This group is of order

\[\vert E(\mathbb Z/ {p \mathbb Z}\vert=18\]

The cyclic group generated by the point \(G = (5,1)\) hits all the points in the curve and therefore it has order:

\[\text{ord}(G)= 18\]

with cofactor

\[h=\frac{\vert E(\mathbb Z/ {p \mathbb Z}\vert}{\text{ord {(G)}}}=1\]

plot(E, color='red', figsize=3) + points(((5,1), (6,3), (10,6), (3,1), (9,16), (16,13), 
                  (0,6), (13,7), (7,6), (7,11), (13,10), (0,11), 
                  (16,4), (9,1), (3,16), (10,11), (6,14), (5,16)), color='red', figsize=8)
Em = EllipticCurve(Zmod(2503), [3,7])
Em
plot(Em, figsize=8, size=1)
E = EllipticCurve(GF(11),[2,7])
print(E)
E.plot()

From this presentation, here is an exampe of the curve \[E: y^2 = x^3 + x + 1\] over \(\mathbb Q\) with two points we are going to add: \(P=(1,1)\) and \(Q=(2,3).\)

The line between \(P\) and \(Q\) is \(y = \frac{3 - 1}{2 - 1}x - 1 = 2x - 1.\)

Substituting this into the \(E\)

\[(2x-1)^2 = x^3 + x + 1\]

which can be foiled into

\[0 = (x-1)^2 (x-2)^2\]

which implies that the point \(P=(1,1)\) has multiplicity \(2\) because of \((x-1)^{\color{red}2}\). Therefore the third point of intersection between \(E\) and this line is thought of hitting \((1,1)\) twice.

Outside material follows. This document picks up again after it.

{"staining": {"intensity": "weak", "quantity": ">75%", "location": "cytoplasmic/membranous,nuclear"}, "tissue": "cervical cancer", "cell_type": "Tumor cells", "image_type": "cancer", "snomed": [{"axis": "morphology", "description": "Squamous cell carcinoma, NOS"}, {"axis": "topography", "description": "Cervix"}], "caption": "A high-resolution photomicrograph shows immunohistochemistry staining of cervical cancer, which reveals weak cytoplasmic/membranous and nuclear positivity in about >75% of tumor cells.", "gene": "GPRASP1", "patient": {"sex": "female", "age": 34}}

Reflecting it over the \(x\)-axis, we get \((1,-1).\)

E = EllipticCurve([1,-1])
print(E)
Eplot = E.plot()
points = [(1,1),(2,3)] 
Eplot += plot(2*x-1, (x,0,2.5), color='green')
Eplot += list_plot(points, color='red', pointsize=45)
P=E([1,1]); Q=E([2,3])
P+Q
Eplot + list_plot([(1,-1)],color='gold', pointsize=45)
E = EllipticCurve([-5,4])
print(E)
P = E([1,0]); Q = E(0,2) # Two points on the curve.
P + Q
P + P # This is the point to infinity

Mordell–Weil’s theorem shows \(E(\mathbb Q )\) is a finitely generated abelian group, thus \(\displaystyle E(\mathbb {Q} )\cong E(\mathbb {Q} )_{tors}\times \mathbb {Z} ^{r}\) where \(E(\mathbb {Q} )_{tors}\) is the finite torsion subgroup and \(r\) is the rank of the elliptic curve.

\[y^2 = x^3 -x\]

E = EllipticCurve([-1,0])
E

It’s group is isomorphic to \(\mathbb Z/2\mathbb Z \oplus \mathbb Z/2\mathbb Z\)

E.torsion_subgroup()
E.rank() # Rank 0: There are no points of infinite order, only finite order points
E.torsion_points()
2*E((-1 , 0 , 1))
4*E((0 , 0 , 1))
E((1 , 0 , 1)) + E((1 , 0 , 1))
\[y^2 + y = x^3 - x\]
sage E = EllipticCurve([0,0,1,-1,0]) E
sage E.torsion_subgroup()
sage E.rank()

\(y^2 = x^3 − 5x + 4\)

E = EllipticCurve([-5,4])
E
E.torsion_subgroup()
E.torsion_points()
E.rank()
E.gens()

You can construct infinitely many points on E, by adding a torsion point and some multiple of the generator

P = E(1,0) + 9 * E(0,2)
P # P is on the curve. To check just run E(P)
E(P)
E.modular_form()